§ Task requirements
In the records below, rewrite everything from the line containing "name author: Lem." down to the line containing "scientific name: Dombeya x cayeuxii", both included, as a Markdown table with columns Row and Line. Number the rows, leave out blank lines, and include no other lines.

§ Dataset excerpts
.....

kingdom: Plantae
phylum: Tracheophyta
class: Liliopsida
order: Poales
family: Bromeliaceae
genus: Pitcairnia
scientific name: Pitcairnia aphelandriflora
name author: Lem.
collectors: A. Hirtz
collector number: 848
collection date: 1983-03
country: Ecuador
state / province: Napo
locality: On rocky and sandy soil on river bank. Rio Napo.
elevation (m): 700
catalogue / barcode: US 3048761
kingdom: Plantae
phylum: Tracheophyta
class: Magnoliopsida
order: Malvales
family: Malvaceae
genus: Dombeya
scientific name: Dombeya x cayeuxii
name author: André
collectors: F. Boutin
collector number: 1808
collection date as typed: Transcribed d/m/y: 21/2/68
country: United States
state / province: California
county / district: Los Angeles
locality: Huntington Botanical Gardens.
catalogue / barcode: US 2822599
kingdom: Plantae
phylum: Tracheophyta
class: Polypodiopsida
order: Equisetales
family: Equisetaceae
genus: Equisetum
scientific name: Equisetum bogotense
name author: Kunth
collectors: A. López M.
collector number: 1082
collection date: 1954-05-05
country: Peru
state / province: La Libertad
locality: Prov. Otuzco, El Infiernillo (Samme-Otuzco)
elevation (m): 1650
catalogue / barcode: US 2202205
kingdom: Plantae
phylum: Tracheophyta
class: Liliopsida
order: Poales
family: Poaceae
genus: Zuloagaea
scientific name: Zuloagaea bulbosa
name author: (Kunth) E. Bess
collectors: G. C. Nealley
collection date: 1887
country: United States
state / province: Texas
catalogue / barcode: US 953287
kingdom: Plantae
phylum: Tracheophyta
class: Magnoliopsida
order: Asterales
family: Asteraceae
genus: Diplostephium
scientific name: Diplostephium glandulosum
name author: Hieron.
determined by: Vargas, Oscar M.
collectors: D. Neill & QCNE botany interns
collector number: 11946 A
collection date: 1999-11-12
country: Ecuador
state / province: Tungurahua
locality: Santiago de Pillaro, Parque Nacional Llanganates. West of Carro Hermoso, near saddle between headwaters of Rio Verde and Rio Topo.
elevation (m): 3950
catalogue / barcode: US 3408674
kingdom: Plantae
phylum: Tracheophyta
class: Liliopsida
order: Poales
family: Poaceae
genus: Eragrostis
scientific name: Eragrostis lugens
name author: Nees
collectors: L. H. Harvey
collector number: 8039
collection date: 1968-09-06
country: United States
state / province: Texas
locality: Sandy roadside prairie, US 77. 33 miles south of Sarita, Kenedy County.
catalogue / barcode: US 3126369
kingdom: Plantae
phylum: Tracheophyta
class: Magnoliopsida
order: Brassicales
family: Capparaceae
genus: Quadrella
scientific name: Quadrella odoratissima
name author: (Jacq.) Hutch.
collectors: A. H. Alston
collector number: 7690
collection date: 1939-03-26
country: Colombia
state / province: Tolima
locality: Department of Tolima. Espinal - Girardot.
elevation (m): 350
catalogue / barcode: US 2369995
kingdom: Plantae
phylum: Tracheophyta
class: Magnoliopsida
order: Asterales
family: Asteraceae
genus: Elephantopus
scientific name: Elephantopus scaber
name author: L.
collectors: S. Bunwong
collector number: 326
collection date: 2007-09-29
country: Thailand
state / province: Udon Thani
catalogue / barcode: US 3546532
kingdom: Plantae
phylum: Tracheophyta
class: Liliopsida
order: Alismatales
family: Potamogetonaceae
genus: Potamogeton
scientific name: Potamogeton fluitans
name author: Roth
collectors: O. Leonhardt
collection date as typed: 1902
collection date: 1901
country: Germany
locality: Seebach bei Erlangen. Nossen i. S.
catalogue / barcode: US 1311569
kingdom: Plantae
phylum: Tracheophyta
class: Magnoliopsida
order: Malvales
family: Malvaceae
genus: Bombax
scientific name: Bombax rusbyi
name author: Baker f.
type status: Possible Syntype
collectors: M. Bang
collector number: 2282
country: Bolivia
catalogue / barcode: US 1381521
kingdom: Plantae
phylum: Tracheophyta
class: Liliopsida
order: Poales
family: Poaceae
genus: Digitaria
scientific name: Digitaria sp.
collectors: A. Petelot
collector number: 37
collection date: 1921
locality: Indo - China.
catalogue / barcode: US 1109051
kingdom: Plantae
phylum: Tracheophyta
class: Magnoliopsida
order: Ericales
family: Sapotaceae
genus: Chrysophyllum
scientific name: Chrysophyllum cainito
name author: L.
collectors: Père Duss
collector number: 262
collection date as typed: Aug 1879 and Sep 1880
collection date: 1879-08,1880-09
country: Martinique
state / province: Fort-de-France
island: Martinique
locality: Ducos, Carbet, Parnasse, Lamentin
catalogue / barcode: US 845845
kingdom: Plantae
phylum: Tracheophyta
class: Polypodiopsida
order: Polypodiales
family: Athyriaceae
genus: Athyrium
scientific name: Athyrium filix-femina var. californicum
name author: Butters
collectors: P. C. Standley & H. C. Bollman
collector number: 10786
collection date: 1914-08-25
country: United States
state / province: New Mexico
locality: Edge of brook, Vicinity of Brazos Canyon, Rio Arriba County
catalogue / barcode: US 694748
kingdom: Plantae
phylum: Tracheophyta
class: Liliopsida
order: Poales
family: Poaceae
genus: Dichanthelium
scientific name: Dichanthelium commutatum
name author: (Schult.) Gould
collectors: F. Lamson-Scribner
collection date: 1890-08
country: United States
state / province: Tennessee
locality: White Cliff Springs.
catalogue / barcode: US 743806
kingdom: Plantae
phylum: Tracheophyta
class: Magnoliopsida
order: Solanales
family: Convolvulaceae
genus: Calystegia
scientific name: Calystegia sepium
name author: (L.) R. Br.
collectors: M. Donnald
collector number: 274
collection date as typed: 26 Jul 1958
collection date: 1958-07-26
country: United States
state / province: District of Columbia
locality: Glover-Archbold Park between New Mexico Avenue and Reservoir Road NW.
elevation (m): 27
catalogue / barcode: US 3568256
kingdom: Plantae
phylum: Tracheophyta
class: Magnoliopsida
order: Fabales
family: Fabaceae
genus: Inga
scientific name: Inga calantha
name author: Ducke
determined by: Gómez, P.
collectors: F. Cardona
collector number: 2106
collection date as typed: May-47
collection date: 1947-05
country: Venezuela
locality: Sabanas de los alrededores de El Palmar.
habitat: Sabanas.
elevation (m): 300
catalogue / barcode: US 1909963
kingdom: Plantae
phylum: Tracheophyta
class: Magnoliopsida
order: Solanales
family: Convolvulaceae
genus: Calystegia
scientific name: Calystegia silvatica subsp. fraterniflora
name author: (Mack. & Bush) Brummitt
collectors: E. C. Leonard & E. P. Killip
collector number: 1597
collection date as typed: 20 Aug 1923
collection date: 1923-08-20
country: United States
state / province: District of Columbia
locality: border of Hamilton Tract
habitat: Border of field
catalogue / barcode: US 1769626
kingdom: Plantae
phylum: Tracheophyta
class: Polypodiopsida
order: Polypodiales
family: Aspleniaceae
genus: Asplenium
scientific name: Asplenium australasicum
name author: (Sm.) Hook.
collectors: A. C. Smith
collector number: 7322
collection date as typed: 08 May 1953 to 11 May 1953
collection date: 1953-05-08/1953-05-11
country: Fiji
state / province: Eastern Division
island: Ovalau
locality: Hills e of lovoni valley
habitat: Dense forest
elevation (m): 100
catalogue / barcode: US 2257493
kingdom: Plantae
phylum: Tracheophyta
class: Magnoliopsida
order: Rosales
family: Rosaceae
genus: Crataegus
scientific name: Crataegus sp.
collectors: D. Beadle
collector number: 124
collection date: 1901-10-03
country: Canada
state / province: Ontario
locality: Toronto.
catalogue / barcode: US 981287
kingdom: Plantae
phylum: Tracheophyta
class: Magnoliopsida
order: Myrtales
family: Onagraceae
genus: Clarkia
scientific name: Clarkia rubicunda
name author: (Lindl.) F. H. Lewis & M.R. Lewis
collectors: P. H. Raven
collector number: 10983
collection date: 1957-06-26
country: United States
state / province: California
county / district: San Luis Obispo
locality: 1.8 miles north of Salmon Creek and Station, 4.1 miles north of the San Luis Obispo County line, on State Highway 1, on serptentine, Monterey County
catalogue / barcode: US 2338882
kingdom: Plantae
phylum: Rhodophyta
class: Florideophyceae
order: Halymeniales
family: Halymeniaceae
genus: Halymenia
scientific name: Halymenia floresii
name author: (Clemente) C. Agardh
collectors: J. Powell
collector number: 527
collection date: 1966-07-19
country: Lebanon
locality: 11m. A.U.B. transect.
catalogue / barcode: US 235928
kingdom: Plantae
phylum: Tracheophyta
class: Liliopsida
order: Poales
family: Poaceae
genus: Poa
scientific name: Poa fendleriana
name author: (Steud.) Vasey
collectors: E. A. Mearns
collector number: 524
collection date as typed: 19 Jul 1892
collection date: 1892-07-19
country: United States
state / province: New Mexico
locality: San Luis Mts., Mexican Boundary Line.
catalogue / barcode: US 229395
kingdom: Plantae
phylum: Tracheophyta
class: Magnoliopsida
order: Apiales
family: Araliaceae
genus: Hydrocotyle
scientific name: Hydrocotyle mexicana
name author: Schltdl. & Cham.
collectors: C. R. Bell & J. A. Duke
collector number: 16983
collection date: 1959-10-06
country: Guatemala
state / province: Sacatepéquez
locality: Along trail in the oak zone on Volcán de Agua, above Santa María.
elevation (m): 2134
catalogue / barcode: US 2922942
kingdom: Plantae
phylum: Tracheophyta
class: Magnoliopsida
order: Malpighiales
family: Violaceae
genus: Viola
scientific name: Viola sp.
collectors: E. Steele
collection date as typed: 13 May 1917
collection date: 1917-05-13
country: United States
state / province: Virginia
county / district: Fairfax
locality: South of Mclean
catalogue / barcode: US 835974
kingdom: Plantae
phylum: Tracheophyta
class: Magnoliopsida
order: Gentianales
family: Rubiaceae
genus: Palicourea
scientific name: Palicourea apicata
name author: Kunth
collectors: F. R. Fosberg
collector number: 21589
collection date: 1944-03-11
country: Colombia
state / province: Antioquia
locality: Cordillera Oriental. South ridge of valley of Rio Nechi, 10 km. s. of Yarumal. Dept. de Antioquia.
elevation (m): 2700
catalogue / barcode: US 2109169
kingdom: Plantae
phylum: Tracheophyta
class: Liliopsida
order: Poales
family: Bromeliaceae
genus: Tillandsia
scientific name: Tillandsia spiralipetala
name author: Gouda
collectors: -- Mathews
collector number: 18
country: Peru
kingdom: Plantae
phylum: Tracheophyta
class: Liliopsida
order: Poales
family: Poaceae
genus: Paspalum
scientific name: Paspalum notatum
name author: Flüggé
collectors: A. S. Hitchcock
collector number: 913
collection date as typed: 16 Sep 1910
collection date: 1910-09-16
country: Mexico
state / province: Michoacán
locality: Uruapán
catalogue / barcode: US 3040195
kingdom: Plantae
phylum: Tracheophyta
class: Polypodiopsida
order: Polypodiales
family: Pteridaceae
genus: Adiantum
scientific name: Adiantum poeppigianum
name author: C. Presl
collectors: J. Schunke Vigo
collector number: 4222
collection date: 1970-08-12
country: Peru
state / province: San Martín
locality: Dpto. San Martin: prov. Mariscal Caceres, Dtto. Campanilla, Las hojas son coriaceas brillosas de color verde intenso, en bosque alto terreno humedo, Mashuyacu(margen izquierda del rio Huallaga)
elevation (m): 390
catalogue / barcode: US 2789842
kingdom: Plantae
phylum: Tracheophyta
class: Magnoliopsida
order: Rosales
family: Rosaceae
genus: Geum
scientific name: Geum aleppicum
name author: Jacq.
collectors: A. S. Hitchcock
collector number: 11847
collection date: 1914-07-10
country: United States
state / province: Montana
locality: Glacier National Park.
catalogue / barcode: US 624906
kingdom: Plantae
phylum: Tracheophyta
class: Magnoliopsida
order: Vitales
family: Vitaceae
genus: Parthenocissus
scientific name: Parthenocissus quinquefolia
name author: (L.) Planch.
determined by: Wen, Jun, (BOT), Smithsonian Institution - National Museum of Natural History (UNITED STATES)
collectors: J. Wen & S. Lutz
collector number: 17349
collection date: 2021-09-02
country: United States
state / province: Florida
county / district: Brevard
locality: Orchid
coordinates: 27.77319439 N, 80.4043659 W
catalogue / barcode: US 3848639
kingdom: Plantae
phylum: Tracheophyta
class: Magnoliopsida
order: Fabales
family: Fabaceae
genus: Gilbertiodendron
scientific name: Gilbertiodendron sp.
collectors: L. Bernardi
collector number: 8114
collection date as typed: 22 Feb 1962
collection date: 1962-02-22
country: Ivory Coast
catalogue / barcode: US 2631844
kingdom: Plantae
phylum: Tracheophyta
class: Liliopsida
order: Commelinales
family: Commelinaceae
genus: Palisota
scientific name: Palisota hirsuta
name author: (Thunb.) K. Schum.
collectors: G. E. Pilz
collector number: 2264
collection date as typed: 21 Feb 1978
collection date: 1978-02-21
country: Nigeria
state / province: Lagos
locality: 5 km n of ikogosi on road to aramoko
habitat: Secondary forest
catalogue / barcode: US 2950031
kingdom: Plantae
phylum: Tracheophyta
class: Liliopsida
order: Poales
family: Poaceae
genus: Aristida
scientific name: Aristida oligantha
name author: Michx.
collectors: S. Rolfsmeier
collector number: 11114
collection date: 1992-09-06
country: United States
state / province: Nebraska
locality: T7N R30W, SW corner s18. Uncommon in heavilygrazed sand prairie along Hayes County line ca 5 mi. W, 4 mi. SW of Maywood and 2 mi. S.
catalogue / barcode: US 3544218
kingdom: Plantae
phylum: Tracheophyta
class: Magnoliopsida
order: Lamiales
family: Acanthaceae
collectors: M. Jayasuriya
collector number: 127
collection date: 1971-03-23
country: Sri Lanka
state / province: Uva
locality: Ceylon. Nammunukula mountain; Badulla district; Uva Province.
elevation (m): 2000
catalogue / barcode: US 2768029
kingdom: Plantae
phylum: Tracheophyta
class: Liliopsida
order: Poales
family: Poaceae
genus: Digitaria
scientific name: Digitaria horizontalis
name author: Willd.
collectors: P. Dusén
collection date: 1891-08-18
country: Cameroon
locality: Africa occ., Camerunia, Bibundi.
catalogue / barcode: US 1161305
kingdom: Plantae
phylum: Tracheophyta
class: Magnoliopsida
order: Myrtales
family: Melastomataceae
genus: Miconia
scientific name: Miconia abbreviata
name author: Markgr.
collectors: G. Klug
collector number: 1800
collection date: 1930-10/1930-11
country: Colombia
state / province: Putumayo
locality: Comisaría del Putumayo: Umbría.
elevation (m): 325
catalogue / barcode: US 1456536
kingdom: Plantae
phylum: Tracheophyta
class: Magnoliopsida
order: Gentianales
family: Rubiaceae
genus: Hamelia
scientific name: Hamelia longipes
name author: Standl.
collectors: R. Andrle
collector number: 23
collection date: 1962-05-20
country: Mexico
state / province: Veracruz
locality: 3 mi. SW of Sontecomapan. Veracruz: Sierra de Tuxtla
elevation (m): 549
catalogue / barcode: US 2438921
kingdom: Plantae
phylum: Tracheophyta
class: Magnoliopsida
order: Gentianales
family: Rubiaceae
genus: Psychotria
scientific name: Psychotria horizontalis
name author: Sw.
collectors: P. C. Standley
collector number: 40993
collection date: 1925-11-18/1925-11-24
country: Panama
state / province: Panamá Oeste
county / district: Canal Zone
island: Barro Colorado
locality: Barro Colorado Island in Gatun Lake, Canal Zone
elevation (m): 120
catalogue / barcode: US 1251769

.....

§ Exercise output
| Row | Line |
|---|---|
| 1 | name author: Lem. |
| 2 | collectors: A. Hirtz |
| 3 | collector number: 848 |
| 4 | collection date: 1983-03 |
| 5 | country: Ecuador |
| 6 | state / province: Napo |
| 7 | locality: On rocky and sandy soil on river bank. Rio Napo. |
| 8 | elevation (m): 700 |
| 9 | catalogue / barcode: US 3048761 |
| 10 | kingdom: Plantae |
| 11 | phylum: Tracheophyta |
| 12 | class: Magnoliopsida |
| 13 | order: Malvales |
| 14 | family: Malvaceae |
| 15 | genus: Dombeya |
| 16 | scientific name: Dombeya x cayeuxii |